### Required actions
1/ In the passage below on names becoming poetic images, what roles does the poet-persona position himself as in relation to his great predecessor?
2/ List every unit of axiological semantics that the passage below on names becoming poetic images gives by name.
3/ Resume the passage below on names becoming poetic images, continuing from its last sentence.

### Source passage
━━━━━━━━
Semantic development of names in the context expounds from a proper name to a
poetic image with corresponding symbolic, cultural and axiological loading.
Famous personalities and their acquisitions become the measurement of poetic
beauty and perfection, poetic canon and ideas to be followed. A poet-persona
entrusts them his thoughts, reveals them his aspirations and conducts a
dialogue with them, positioning himself as their pupil, follower, interpreter
and evaluator of the mastership of his great predecessor. The images of poets –
predecessors and poets-personae are created by various aesthetic resources of the language,
including: units of axiological semantics perfection, proliferation, eternity, merit,
significance, complexity, wisdom, glory (Spenser! … To rise like Phoebus with a
golden quill
Fire-wing'd and make a morning in his mirth;
Chief Poet! and ye clouds of Albion,
Begetters of our deep eternal theme,.; The
bitter-sweet of this Shakespearian fruit; warm-hearted Shakspeare; all the
sages Who have left streaks of
light athwart their ages; O golden-tongued Romance with serene lute! ); units
realizing the semantics of logical, rational evaluations: labour, interpretation,
intellectual activity – think, teach, discover (It
is impossible to escape from toil
O' the sudden and receive thy spiriting; When
through the old oak forest I am gone,
Let me not wander in a barren dream,
But when I am consumed in the fire,
Give me new Phoenix wings to fly at my desire;
How glorious this affection for the cause
Of steadfast genius, toiling gallantly!; Hear ye
not the hum
Of mighty workings?; Thus ye live on high, and
then
On the earth ye live again;
And the souls ye left behind you
Teach us, here, the way to find you,
Where your other souls are joying,
Never slumber'd, never cloying). The images of personalities of
national and European cultural space are introduced into the micro- and
macrocontexts imbued with literary concepts “poetry” ‘culture”, “literature”.
━━━━━━━━
Dataset records

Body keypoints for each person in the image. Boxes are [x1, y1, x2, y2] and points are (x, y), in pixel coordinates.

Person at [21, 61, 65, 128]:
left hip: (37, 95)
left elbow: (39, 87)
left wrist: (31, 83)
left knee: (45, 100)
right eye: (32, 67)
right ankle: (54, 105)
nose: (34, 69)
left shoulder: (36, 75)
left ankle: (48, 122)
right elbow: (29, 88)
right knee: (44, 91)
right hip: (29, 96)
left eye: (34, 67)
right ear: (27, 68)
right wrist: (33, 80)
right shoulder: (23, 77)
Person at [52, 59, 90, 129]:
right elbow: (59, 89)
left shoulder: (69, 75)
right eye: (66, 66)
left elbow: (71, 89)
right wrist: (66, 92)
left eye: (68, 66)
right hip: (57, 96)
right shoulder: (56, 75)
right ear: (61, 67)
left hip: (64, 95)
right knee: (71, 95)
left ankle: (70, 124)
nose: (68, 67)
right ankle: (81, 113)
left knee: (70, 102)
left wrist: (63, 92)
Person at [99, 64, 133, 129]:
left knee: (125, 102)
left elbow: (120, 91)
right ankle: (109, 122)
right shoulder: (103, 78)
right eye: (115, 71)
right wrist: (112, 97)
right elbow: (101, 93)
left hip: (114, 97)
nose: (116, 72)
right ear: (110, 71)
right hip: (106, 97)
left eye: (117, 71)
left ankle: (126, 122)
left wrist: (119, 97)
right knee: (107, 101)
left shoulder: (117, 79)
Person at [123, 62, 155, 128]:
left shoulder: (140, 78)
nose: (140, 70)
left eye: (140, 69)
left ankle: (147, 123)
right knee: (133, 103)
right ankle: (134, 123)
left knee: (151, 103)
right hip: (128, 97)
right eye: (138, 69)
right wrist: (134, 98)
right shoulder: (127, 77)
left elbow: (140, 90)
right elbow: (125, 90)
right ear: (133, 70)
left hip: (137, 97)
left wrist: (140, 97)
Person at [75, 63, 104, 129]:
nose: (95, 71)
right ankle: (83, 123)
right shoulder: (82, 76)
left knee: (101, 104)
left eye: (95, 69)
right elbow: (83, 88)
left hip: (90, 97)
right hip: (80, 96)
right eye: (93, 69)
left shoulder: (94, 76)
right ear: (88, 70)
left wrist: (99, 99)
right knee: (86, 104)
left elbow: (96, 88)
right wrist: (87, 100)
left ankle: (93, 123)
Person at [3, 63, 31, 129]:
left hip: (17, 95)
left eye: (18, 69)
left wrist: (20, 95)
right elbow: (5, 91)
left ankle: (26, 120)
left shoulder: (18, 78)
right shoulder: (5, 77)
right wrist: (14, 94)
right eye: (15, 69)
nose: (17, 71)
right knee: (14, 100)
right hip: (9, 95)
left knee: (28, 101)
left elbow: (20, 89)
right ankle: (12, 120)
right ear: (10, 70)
━━━━━━━━
### Responses per task
1/ He positions himself as their pupil, follower, interpreter and evaluator of the mastership of his great predecessor.

2/ perfection, proliferation, eternity, merit, significance, complexity, wisdom, glory

3/
They are usually implicitly verbalized within the image models “space” and
“container” (In Spenser's
halls he strayed, and bowers fair, Culling enchanted flowers); «політ» (and
he flew With daring Milton through the fields
of air: To regions of his own his genius true Took happy flights), “heart”, “pulse” (spirits there are standing
apart Upon the forehead of the age to come; These, these will give the world another heart, And
other pulses), “fire”, “celestial object”, etc. Creating the anthropological dimension of the national
cultural context Keats often resorts to metaphoric models “creativity is
flight”, “talent is golden wings”, “creative function is to give wings, to
elate, to sweep away negative manifestations by the wing” (those who strove with the bright golden
wing /Of genius, to flap away each sting
Thrown by the pitiless world); expresses the idea of timelessness,
spacelessness, eternity of existence of “poetic soul”, simultaneousness of
abidance in different locations and planes – the spheres of real and irreal –
applying a traditional artistic device of
dreaming, raving, wandering; introduces into the poetic plot toposes
which provisionally could be defined as “existence of an object between the
earth and the heaven” which is a repository of
the whole cultural heritage, a location where present, past and future meet,
the abode of poetic personalities of different times and nations: Great spirits now on earth are sojourning
( poems Epistle To John Hamilton
Reynolds, Bards Of Passion And Of Mirth,
Lines On The Mermaid Tavern). The absence of visible boundaries between the mundane
and the elevated, the earth and the heaven, constant whirlpool of feelings and
senses, transference of natural states, changeability of the focus from which
the environment is comprehended, lack of definite special localization,
modeling of poetic topos based on the idea of unity between nature and culture,
spiritual syncretism – are the main features of poetization of the subject and
the space in Keats’s poetic world. Lines On The Mermaid Tavern,
for example, is a humoristic sketch with all respective attributes – wine,
gayness, satisfaction – created on the principle of two existential planes
contamination – of terrenial and celestial
paradise (Souls
of Poets dead and gone, /What Elysium have ye known), equally real for the protagonist. In Sonnet: After Dark Vapors Have Oppress'D Our
Plains there is parallelism
between the change of the seasons, rebirth and stagnation of nature and poetic
beauty manifested in far, unreachable and close, tender, intimate substances: After dark vapors have oppress'd our plains
For a long
dreary season, comes a day
Born of the gentle South, and clears away
From the sick
heavens all unseemly stains.
The anxious
month, relieved of its pains,
Takes as a long-lost right the feel of May;
The eyelids with the passing coolness play
Like rose leaves with the drip of Summer
rains.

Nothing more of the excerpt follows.